I know I haven't discussed the film too much in this entry. Well...in some respects I find it problematic. It casts Richard Harris as an Italian (his character, last name Zeller, insists he's not German, just of very old-school lineage). For those who grew up with Richard Harris in Camelot, or singing "MacArthur Park," or of course in his career-making turn in This Sporting Life...this ain't your guy, and it's not just because he's dubbed. He literally suppresses his physicality in the film. The performance, witnessed today so many years away from what made him an icon, is startlingly good, but man, the dubbing...you can see him saying his lines in English and if you have any memory at all of his voice, you will hear that, and not even hear the Italian actor dubbing him, and be flummoxed at trying to match what you hear as Harris' voice up with Monica Vitti's refined Roman tones.

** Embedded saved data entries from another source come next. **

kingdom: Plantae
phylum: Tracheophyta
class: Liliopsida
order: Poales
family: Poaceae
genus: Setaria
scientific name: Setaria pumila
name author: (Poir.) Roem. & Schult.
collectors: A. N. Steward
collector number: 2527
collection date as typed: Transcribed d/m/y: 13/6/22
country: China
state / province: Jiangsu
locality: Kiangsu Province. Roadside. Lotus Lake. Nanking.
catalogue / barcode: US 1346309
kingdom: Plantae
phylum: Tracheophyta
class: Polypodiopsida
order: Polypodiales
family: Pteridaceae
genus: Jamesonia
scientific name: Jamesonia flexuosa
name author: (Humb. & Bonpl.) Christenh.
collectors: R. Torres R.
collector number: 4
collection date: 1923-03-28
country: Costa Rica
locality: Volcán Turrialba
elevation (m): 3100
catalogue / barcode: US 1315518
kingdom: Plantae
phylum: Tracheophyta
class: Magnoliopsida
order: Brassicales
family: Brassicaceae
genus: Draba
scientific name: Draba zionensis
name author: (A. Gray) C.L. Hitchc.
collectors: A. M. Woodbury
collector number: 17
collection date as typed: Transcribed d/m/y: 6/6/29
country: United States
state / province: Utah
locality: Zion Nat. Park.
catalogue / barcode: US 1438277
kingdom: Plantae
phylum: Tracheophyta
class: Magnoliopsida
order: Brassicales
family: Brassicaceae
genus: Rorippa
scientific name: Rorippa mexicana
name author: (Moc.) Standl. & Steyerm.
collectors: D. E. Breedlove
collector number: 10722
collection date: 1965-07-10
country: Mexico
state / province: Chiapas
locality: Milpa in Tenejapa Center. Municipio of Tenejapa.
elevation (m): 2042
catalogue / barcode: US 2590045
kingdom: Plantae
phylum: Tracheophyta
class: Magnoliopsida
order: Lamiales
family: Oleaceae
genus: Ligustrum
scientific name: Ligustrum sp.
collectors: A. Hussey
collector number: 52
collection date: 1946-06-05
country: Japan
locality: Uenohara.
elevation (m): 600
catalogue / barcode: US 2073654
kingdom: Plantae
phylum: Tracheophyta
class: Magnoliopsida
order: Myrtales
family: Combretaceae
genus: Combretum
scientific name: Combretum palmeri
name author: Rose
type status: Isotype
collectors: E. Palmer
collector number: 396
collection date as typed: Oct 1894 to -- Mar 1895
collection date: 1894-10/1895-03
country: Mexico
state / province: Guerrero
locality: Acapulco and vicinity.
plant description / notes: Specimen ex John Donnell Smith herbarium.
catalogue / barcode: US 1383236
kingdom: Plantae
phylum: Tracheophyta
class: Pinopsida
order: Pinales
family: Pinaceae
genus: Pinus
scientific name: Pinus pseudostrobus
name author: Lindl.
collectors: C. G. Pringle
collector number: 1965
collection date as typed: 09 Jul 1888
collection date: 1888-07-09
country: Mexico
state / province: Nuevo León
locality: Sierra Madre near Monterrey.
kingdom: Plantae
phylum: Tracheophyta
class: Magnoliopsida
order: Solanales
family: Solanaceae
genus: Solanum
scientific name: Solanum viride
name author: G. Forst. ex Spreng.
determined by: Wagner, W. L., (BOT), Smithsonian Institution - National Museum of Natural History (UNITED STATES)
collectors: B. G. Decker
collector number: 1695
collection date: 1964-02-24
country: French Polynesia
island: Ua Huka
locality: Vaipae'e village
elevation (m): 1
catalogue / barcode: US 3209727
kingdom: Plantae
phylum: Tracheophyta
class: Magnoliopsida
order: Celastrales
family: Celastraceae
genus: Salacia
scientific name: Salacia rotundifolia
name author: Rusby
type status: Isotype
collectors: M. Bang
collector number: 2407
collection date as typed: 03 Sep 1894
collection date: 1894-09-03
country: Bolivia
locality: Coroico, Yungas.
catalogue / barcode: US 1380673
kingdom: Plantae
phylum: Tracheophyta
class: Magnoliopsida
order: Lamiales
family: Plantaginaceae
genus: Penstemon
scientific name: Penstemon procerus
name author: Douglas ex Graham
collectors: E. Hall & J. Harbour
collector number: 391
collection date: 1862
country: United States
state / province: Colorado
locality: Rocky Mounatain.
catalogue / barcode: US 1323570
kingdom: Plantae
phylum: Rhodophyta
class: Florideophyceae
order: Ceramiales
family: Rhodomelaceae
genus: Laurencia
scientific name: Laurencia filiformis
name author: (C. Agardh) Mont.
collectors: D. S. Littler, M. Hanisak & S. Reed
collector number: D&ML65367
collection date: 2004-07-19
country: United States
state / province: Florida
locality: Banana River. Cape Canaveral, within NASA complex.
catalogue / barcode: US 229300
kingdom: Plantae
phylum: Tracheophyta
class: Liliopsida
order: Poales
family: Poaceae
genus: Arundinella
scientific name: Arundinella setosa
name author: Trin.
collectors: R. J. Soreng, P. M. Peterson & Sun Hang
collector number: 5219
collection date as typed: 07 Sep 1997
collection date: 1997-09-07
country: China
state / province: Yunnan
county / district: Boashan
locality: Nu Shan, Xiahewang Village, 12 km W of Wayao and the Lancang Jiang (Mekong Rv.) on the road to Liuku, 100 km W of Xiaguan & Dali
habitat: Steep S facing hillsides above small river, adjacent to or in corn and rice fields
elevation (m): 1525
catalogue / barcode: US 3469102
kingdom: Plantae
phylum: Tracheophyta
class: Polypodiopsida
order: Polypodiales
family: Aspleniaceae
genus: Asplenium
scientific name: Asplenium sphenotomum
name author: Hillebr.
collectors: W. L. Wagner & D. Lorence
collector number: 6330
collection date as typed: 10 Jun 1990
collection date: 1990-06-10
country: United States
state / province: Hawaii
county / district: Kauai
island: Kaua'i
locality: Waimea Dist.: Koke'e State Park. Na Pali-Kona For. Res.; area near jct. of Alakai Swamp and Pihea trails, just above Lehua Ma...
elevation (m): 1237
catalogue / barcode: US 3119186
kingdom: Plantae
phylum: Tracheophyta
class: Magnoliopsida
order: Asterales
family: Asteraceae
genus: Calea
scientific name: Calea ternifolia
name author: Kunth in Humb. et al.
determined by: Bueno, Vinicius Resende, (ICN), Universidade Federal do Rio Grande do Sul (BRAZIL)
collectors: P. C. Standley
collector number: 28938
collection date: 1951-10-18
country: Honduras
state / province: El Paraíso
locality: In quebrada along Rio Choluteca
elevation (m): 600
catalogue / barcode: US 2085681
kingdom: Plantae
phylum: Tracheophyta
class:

The film, in which Harris' frustrated industrial scion tries to initiate an affair with Vitti's emotionally disturbed industrial striver's wife, is stronger when Harris' character just isn't talking, when Harris himself is under the volcano that finally compelled him to throw a punch at Antonioni and walk off the set. A beautiful film, an exemplary work of modernism—as with Resnais's Muriel, the score is comprised of avant-garde contemporary classical music— and also, problematic. Not as seamless as what will come after. But in a way more beautiful, more balls-out revolutionary than the more polished works that would come after. Antonioni goes in the end for even more overt abstraction than he did in L'eclise, and in color yet, evoking Brakhage in the context of a narrative feature. The gesture is more than a gesture, and it still registers as admirably ballsy today.
In other words: You haven't seen it? You totally should! Don't these images make you want to? Anyway, maybe I'll have a screening party sometime. Lemme know if you want an Evite.
The problem with this Blu-ray, of course, is that it tends to make one rather vehement on the point that all Antonioni films should be on gorgeous Blu-rays.